Across the room from the desk, positioned before one of the three windows looking out on the yard, is the low wooden table, manufactured by Drueke, on which my father used to compose his chess problems. Atop the table is a marble chessboard, the alternating gray and black squares each almost three inches on a side. Wandering over to the windows, I caress the ornately carved Indian box that holds the Judge’s treasured chess set, the lid neatly shu
t, conveying a sense of abandonment, perhaps even bereavement. Call it anthropomorphism, call it romanticism: I envision the pieces mourning their master, the touch of whose fingers they will never feel again. I was, once upon a time, a serious chess player, having learned the moves from my father, who loved the game but rarely played against an actual opponent, for he was of a different, more exclusive fraternity, the chess problemist. Problemists try to find new and unusual ways to use the fewest possible pieces as they challenge solvers to figure out how white can play and checkmate black in two moves, and so on. Problems were never to my taste; I always preferred to play an actual game, against a flesh-and-blood opponent; but the Judge insisted that the only true chess artist was the composer. A few of his problems were even published in minor magazines here and there, and once, back in the early Reagan years, in what was then known as Chess Life and Review, the leading chess publication in the country, a page that hangs framed, even now, in the upstairs hallway of the Oak Bluffs house.

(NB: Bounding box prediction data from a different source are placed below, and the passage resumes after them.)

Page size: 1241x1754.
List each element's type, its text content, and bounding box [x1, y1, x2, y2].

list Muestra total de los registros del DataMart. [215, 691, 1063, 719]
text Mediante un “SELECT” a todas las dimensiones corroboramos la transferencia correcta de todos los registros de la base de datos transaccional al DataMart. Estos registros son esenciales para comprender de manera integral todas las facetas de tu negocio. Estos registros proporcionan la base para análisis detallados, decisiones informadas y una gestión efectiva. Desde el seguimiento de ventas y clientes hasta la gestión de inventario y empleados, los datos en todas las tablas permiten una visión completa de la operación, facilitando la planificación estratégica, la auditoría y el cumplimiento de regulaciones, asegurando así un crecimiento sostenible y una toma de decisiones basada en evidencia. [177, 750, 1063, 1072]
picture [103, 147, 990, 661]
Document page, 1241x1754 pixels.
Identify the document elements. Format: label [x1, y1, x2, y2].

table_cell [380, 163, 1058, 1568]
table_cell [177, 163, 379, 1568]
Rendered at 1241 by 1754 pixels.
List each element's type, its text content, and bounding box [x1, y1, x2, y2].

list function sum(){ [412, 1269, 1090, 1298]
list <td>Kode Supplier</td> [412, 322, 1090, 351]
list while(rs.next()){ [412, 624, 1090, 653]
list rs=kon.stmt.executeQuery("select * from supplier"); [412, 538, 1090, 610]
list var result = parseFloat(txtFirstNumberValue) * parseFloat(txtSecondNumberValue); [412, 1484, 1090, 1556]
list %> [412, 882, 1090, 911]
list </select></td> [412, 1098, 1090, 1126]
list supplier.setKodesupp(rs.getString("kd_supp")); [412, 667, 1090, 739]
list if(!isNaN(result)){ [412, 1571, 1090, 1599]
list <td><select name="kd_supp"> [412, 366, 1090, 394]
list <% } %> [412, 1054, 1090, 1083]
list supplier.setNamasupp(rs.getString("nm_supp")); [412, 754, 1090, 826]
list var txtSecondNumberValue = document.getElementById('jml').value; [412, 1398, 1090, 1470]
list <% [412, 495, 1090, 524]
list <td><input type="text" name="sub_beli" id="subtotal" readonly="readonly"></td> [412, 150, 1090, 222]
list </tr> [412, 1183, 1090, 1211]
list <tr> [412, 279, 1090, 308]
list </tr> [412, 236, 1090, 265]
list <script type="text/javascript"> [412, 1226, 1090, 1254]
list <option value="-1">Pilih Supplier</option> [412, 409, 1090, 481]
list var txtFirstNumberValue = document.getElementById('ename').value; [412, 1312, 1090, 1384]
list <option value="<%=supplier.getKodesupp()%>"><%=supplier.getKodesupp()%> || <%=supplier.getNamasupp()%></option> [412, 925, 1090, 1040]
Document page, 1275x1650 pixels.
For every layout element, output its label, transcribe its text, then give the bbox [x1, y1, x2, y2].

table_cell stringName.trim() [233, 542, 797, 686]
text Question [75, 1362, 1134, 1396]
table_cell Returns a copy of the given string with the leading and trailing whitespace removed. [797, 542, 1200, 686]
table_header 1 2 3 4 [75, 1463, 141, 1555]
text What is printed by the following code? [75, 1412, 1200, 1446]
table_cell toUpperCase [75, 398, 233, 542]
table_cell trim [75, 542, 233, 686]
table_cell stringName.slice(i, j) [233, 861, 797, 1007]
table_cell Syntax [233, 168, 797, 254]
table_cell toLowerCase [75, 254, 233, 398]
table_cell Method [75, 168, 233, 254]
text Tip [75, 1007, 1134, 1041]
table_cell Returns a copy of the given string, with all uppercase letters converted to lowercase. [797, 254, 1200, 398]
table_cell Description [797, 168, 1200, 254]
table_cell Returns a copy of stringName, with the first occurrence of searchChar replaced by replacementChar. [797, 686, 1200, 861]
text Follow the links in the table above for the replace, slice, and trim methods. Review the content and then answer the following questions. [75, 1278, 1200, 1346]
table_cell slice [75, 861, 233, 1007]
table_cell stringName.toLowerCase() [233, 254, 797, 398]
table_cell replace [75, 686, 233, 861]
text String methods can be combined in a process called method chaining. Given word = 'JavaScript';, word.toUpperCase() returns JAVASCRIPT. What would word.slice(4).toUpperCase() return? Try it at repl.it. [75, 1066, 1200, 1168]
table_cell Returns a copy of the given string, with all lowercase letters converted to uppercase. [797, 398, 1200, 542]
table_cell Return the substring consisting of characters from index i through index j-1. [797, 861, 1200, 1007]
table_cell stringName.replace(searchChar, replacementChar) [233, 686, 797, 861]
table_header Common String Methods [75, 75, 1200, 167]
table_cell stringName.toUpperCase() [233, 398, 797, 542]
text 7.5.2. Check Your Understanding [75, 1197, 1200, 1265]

I open the box and admire the three-inch-high chess pieces stuffed into their two felted compartments, each beautifully stained piece carved of ebony or boxwood, traditional in design but with enough added fillips and whorls to make the set distinctive. I smile a bit, remembering the way we used to come into the study when it was downstairs-before the Judge knocked down the walls to make this one-and find him hunched over the table, a notebook at his side, working out his compositions. It relaxed him, he said; although at times it resembled an obsession, it was better than his drinking.